All of our apps run locally, only. Since we go through many 'small' contracts, and each one can be pretty different. Retooling a shiny app to do another job so that the PM's can keep track and manage their swarm takes a few hours, but frankly, it keeps the nerf's herded. The overhead of spinning off a new shiny app is so low, its pretty nice.
It's a web application framework for R, not a turnkey solution or an analysis platform. It's for R users who want an easy way to build a web app in R without having to know much about web development or other languages.
If you want to productionize your web app, you could put it behind a reverse proxy, add authentication, etc. just like with any other web framework. The turnkey solution would be products that do this, like Shiny Server and ShinyProxy.
> The best fit seems to be demoing work during a presentation or similar with it running locally... Where you can move some sliders and discuss some scenarios.
Yeah, you got it. It’s basically good for prototyping, or throwing some light interaction onto a plot, etc. My audience is typically either myself, or maybe putting something light weight into a colleague’s hands.

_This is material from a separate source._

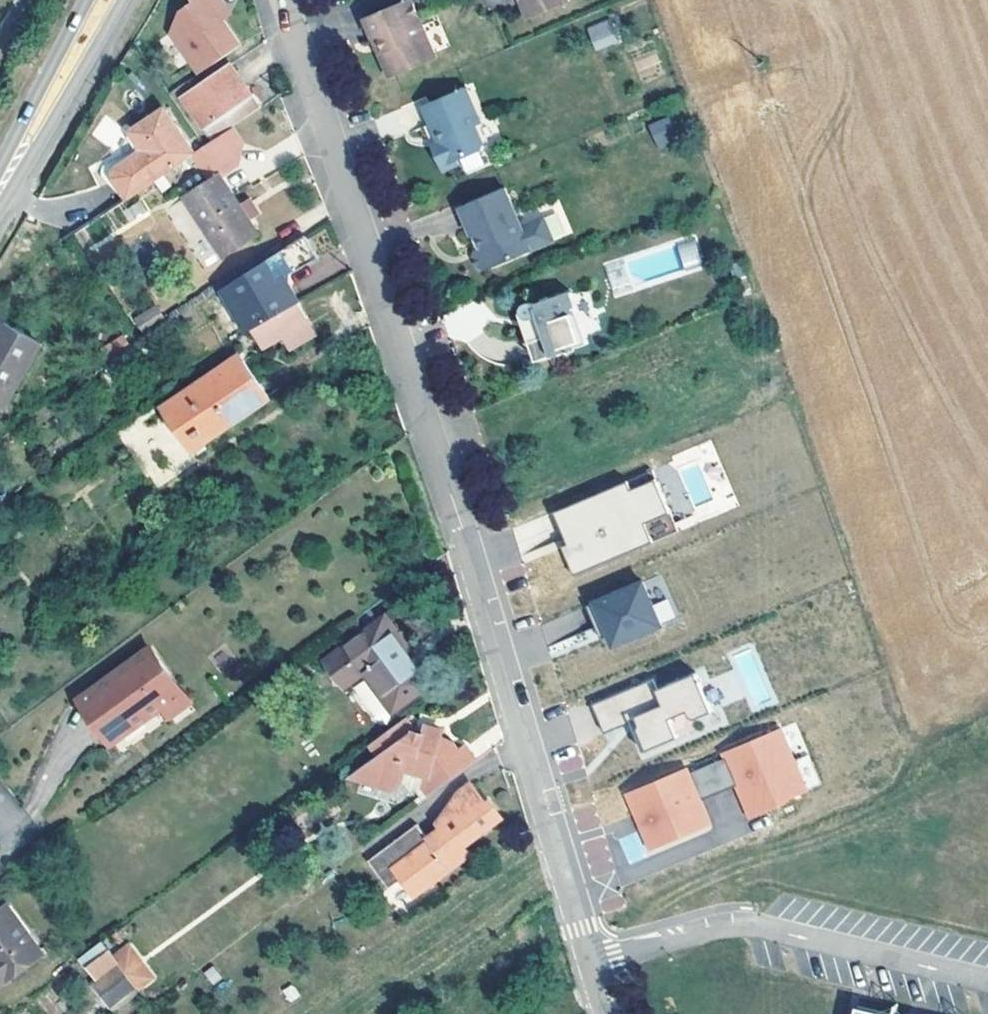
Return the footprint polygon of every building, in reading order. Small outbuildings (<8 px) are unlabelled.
[(200,73),(242,45),(223,17),(220,19),(215,12),(218,10),(229,2),(228,0),(194,0),(195,1),(182,9),(172,32),(200,73)] [(412,0),(407,0),(365,18),(373,38),(380,36),(386,51),(382,59),(386,69),(394,72),(396,74),(435,57),(412,0)] [(569,0),(521,0),(529,17),(569,1),(569,0)] [(220,19),(223,17),(218,10),(215,12),(220,19)] [(618,40),(611,21),(592,29),(600,47),(618,40)] [(386,51),(380,36),(373,38),(382,59),(386,51)] [(202,128),(252,94),(231,63),(181,97),(202,128)] [(476,125),(482,122),(467,87),(423,106),(431,124),(433,124),(440,141),(432,145),(443,171),(459,164),(457,159),(480,149),(483,143),(476,125)] [(234,124),(261,107),(252,94),(202,128),(211,140),(234,124)] [(193,153),(195,152),(165,108),(132,131),(141,145),(141,152),(117,168),(115,177),(128,197),(193,153)] [(94,134),(110,146),(123,130),(107,118),(94,134)] [(676,134),(669,118),(653,125),(660,141),(676,134)] [(259,233),(250,220),(240,204),(221,175),(238,164),(242,144),(232,128),(193,153),(210,181),(186,197),(224,255),(259,233)] [(678,140),(676,134),(660,141),(662,146),(678,140)] [(521,225),(505,187),(460,207),(473,236),(477,233),(483,247),(478,249),(475,256),(480,266),(486,268),(531,250),(521,225)] [(260,212),(251,198),(240,204),(250,220),(260,212)] [(123,208),(127,220),(147,212),(143,201),(123,208)] [(544,214),(521,225),(531,250),(555,240),(544,214)] [(483,247),(477,233),(473,236),(478,249),(483,247)] [(249,330),(255,327),(266,346),(286,334),(284,331),(308,317),(290,286),(280,291),(275,282),(290,274),(319,257),(306,235),(223,288),(249,330)] [(290,286),(290,274),(275,282),(280,291),(290,286)] [(588,343),(571,291),(538,302),(537,300),(525,302),(521,310),(521,311),(522,314),(523,316),(528,318),(529,318),(532,325),(525,328),(536,361),(566,351),(571,353),(573,348),(588,343)] [(162,320),(154,307),(137,318),(145,331),(162,320)] [(532,325),(529,318),(528,318),(523,316),(522,314),(521,311),(521,310),(519,311),(525,328),(532,325)] [(317,333),(308,317),(284,331),(286,334),(293,346),(317,333)] [(42,344),(5,322),(0,331),(0,405),(4,408),(42,344)] [(131,346),(124,336),(120,338),(127,349),(131,346)] [(109,361),(127,349),(120,338),(102,351),(109,361)] [(144,362),(133,345),(110,362),(104,365),(116,382),(129,373),(127,369),(134,364),(136,368),(144,362)] [(191,450),(269,397),(254,376),(243,360),(207,384),(204,380),(163,408),(174,425),(191,450)] [(561,545),(573,574),(677,531),(651,470),(554,511),(567,542),(561,545)] [(662,574),(586,604),(599,638),(608,634),(612,644),(679,617),(662,574)] [(433,681),(385,616),(326,660),(344,686),(364,672),(393,711),(433,681)] [(189,702),(151,649),(80,700),(111,743),(162,705),(170,715),(189,702)] [(650,679),(588,703),(600,733),(633,720),(636,718),(638,724),(637,728),(645,749),(676,737),(669,718),(687,710),(689,716),(694,718),(712,712),(696,672),(654,689),(650,679)] [(366,680),(351,689),(373,728),(388,719),(366,680)] [(476,761),(466,747),(458,752),(453,744),(440,738),(442,730),(425,725),(423,733),(415,731),(413,729),(414,724),(409,723),(406,719),(364,750),(373,763),(361,772),(358,785),(386,793),(396,786),(404,797),(409,794),(417,805),(476,761)] [(717,752),(719,757),(730,785),(743,817),(779,802),(778,799),(800,790),(775,728),(717,752)] [(719,757),(712,760),(723,787),(730,785),(719,757)] [(712,760),(683,772),(694,799),(723,787),(712,760)] [(681,767),(620,791),(628,811),(633,809),(639,824),(634,825),(643,847),(704,822),(694,799),(683,772),(681,767)] [(358,785),(361,772),(347,782),(358,785)] [(471,854),(466,847),(501,820),(489,802),(486,804),(471,784),(461,792),(452,803),(438,824),(443,830),(430,840),(418,824),(369,861),(389,888),(402,879),(410,878),(420,892),(471,854)] [(628,811),(634,825),(639,824),(633,809),(628,811)] [(8,904),(0,910),(0,986),(44,953),(8,904)] [(88,965),(110,949),(104,940),(82,957),(88,965)] [(137,986),(136,985),(117,959),(110,949),(88,965),(99,982),(95,985),(109,1005),(137,986)] [(149,976),(130,950),(117,959),(136,985),(149,976)] [(214,984),(223,978),(214,966),(205,973),(214,984)] [(858,1006),(856,1013),(893,1013),(858,1006)]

It's popular with scientists (genomics) for making web portals to interactively share data / plots / analyses.
The number of users to such sites is (often) measured in dozens of people per day.
I'm a bioinformatician, not a web developer, and Shiny has been a great tool to share my work with something I'm already familiar with (R).
(I'd share a site I've made with Shiny but I'm pretty certain it'd explode with hundreds of concurrent visitors - but that's OK! I get dozens of visitors a day and don't expect any more)
I think there can definitely be a niche where Shiny fits.
For example, most web frameworks are not necessarily designed to share data sets and related analysis among many users. As data becomes more and more valuable you can expect Shiny to play an important role in such data sharing platforms.
Currently this is mostly seen within large institutions.
For small parts of large organisations. I’ve only ever seen it deployed internally, and the clients/users are usually a small subset of the organisation.
Fool is a tough word. IMHO it's terrific how quickly you can go from an idea to a local dashboard, but on the other hand it's non-trivial to get it from the one-person dashboard to a >1000 user production application with some uptime guarantees, authorization, metrics, error collection.
It's not possible at the moment. A week or two ago they introduced shinymeta which allows you to save the state of the R environment but that doesn't extend to js objects.
The best fit seems to be demoing work during a presentation or similar with it running locally... Where you can move some sliders and discuss some scenarios. Anything more than that and Shiny seems to promise you a turn key solution to weakly understood risks.